§ DATA
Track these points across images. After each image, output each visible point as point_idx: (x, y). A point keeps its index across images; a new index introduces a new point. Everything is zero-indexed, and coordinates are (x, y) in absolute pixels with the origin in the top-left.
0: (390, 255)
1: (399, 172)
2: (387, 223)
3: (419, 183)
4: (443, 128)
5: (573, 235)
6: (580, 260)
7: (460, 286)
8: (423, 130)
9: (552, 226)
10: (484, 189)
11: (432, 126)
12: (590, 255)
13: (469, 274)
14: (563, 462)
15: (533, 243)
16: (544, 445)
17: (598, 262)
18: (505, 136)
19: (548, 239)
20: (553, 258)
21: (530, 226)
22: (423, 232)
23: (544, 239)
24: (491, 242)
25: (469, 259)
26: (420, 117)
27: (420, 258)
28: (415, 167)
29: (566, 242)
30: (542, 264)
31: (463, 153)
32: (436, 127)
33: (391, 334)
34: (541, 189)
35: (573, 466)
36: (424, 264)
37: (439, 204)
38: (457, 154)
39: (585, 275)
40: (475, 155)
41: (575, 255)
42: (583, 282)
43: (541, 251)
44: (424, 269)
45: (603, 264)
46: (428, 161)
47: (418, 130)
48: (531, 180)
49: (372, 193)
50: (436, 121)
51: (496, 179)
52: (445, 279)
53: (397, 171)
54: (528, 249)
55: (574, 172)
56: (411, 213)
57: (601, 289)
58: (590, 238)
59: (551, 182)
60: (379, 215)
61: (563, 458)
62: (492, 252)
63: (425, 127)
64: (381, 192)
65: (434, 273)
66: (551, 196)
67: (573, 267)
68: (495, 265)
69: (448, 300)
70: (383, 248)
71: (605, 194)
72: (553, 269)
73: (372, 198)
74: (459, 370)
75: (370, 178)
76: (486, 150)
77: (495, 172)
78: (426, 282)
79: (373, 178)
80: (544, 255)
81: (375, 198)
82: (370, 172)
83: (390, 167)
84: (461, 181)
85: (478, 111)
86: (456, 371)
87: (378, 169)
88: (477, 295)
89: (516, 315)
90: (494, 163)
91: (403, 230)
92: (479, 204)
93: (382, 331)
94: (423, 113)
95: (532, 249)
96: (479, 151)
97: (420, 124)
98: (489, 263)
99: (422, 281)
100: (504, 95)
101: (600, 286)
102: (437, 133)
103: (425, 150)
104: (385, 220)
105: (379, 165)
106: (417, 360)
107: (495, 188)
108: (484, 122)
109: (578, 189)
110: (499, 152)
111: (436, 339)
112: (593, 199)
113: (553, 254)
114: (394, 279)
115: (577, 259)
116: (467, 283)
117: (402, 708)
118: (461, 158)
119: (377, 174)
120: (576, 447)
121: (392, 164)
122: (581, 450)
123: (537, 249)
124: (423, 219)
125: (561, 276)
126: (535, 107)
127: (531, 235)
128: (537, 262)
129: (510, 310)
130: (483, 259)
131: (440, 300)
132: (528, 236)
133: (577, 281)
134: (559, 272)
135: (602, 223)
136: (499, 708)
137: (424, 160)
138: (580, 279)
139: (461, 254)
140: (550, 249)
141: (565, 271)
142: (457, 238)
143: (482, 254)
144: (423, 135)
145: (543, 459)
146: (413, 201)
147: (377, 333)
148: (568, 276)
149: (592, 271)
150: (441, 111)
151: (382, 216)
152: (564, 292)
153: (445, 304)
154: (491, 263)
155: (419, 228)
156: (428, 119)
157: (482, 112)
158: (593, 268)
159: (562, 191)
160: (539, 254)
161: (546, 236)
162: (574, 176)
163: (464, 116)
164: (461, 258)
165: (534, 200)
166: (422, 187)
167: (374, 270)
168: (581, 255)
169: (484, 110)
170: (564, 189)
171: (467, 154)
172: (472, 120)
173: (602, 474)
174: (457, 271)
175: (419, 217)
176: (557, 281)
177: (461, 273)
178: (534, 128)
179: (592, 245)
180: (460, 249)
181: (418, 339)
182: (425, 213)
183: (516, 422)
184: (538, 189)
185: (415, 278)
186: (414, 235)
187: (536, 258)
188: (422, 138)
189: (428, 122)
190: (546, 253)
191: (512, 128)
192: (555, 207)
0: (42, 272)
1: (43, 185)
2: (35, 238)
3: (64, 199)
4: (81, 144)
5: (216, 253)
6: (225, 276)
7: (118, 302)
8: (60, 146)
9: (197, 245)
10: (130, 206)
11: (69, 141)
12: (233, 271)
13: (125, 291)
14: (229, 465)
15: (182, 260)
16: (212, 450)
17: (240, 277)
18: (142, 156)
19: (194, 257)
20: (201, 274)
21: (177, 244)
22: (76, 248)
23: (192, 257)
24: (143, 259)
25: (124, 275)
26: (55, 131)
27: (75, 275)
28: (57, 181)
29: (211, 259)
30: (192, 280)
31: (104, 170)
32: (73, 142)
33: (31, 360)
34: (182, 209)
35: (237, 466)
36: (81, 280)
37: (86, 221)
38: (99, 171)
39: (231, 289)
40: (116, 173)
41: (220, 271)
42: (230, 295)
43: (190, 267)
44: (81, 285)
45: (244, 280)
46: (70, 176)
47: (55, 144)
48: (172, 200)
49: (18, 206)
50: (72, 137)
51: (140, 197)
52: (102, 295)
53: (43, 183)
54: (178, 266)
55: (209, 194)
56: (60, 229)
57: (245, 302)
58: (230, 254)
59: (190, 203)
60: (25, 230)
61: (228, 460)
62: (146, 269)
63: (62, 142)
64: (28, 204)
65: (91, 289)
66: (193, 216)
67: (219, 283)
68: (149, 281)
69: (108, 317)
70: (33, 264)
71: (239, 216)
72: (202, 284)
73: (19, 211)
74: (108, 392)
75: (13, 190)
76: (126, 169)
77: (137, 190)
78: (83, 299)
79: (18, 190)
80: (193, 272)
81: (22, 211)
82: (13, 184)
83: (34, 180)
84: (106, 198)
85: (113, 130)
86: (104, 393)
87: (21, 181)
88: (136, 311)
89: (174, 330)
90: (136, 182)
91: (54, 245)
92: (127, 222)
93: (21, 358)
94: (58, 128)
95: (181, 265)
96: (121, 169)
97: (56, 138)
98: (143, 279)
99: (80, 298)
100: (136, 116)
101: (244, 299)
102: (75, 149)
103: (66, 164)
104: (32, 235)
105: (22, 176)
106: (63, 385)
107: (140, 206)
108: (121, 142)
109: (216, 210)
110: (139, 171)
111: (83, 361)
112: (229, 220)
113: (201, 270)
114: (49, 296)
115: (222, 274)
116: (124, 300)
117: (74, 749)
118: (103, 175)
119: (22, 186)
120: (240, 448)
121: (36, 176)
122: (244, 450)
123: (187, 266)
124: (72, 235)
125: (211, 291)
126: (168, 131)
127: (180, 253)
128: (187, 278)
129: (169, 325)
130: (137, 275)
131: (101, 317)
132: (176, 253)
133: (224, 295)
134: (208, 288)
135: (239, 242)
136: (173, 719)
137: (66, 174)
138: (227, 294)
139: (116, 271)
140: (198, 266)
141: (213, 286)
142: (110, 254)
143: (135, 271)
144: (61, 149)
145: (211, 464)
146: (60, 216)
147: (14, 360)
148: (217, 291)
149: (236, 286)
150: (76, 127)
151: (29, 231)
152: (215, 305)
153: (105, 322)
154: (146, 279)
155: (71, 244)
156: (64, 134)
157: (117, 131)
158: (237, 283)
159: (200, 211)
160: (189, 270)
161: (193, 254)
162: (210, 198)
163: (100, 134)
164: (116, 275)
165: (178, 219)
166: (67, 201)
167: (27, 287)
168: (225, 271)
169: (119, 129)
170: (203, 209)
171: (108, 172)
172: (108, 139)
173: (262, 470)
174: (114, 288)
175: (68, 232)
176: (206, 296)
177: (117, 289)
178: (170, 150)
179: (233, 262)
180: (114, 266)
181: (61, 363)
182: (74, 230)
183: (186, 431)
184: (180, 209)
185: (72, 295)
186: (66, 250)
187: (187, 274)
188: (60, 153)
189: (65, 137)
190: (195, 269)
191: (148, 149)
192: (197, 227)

§ TASK GOAL
Rewrite the rows from the start through the line containing "116: (467, 283)", replacing "top-left" with "upper-left corner" and leaving everything else unchanged.

§ ANSWER SPACE
Track these points across images. After each image, output each visible point as point_idx: (x, y). A point keeps its index across images; a new index introduces a new point. Everything is zero-indexed, and coordinates are (x, y) in absolute pixels with the origin in the upper-left corner.
0: (390, 255)
1: (399, 172)
2: (387, 223)
3: (419, 183)
4: (443, 128)
5: (573, 235)
6: (580, 260)
7: (460, 286)
8: (423, 130)
9: (552, 226)
10: (484, 189)
11: (432, 126)
12: (590, 255)
13: (469, 274)
14: (563, 462)
15: (533, 243)
16: (544, 445)
17: (598, 262)
18: (505, 136)
19: (548, 239)
20: (553, 258)
21: (530, 226)
22: (423, 232)
23: (544, 239)
24: (491, 242)
25: (469, 259)
26: (420, 117)
27: (420, 258)
28: (415, 167)
29: (566, 242)
30: (542, 264)
31: (463, 153)
32: (436, 127)
33: (391, 334)
34: (541, 189)
35: (573, 466)
36: (424, 264)
37: (439, 204)
38: (457, 154)
39: (585, 275)
40: (475, 155)
41: (575, 255)
42: (583, 282)
43: (541, 251)
44: (424, 269)
45: (603, 264)
46: (428, 161)
47: (418, 130)
48: (531, 180)
49: (372, 193)
50: (436, 121)
51: (496, 179)
52: (445, 279)
53: (397, 171)
54: (528, 249)
55: (574, 172)
56: (411, 213)
57: (601, 289)
58: (590, 238)
59: (551, 182)
60: (379, 215)
61: (563, 458)
62: (492, 252)
63: (425, 127)
64: (381, 192)
65: (434, 273)
66: (551, 196)
67: (573, 267)
68: (495, 265)
69: (448, 300)
70: (383, 248)
71: (605, 194)
72: (553, 269)
73: (372, 198)
74: (459, 370)
75: (370, 178)
76: (486, 150)
77: (495, 172)
78: (426, 282)
79: (373, 178)
80: (544, 255)
81: (375, 198)
82: (370, 172)
83: (390, 167)
84: (461, 181)
85: (478, 111)
86: (456, 371)
87: (378, 169)
88: (477, 295)
89: (516, 315)
90: (494, 163)
91: (403, 230)
92: (479, 204)
93: (382, 331)
94: (423, 113)
95: (532, 249)
96: (479, 151)
97: (420, 124)
98: (489, 263)
99: (422, 281)
100: (504, 95)
101: (600, 286)
102: (437, 133)
103: (425, 150)
104: (385, 220)
105: (379, 165)
106: (417, 360)
107: (495, 188)
108: (484, 122)
109: (578, 189)
110: (499, 152)
111: (436, 339)
112: (593, 199)
113: (553, 254)
114: (394, 279)
115: (577, 259)
116: (467, 283)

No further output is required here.